◆ AVAILABLE DATA

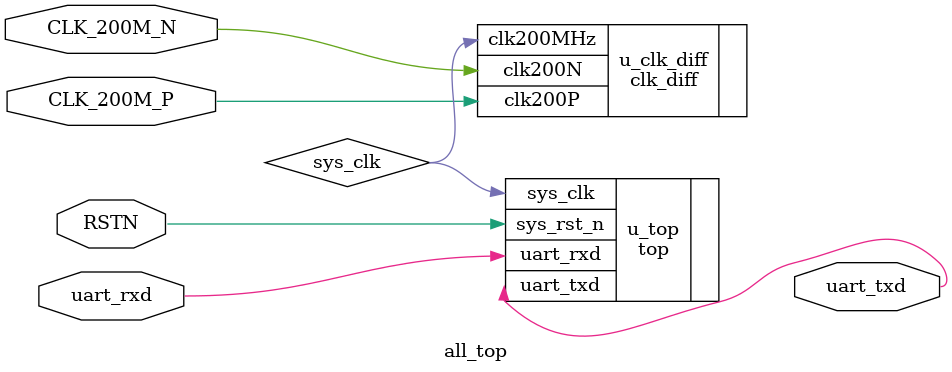
<source format=v>
module all_top(
    input           CLK_200M_P,            
    input           CLK_200M_N,
    input           RSTN,          

    input           uart_rxd,           
    output          uart_txd
    // output          led_out
    );

    wire sys_clk;

    parameter SYSTEM_CLK = 200000000;
    parameter UART_BPS = 9600; // 10000 for debug
    parameter FIFO_DEPTH = 42;
    parameter DATA_WIDTH = 32;

    clk_diff u_clk_diff(
        .clk200P(CLK_200M_P),
        .clk200N(CLK_200M_N),
        .clk200MHz(sys_clk)
    );

    top #(.CLK_FREQ(SYSTEM_CLK),
        .UART_BPS(UART_BPS),
        .FIFO_DEPTH(FIFO_DEPTH),
        .DATA_WIDTH(DATA_WIDTH))
    u_top (
        .sys_clk(sys_clk),
        .sys_rst_n(RSTN),
        .uart_rxd(uart_rxd),
        .uart_txd(uart_txd)
        // .led_out(led_out)
    );

endmodule
</source>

◆ DIRECTIONS
Set out every line from the material that contains the string "parameter".

◆ RESPONSE FOR THIS EXERCISE
    parameter SYSTEM_CLK = 200000000;
    parameter UART_BPS = 9600; // 10000 for debug
    parameter FIFO_DEPTH = 42;
    parameter DATA_WIDTH = 32;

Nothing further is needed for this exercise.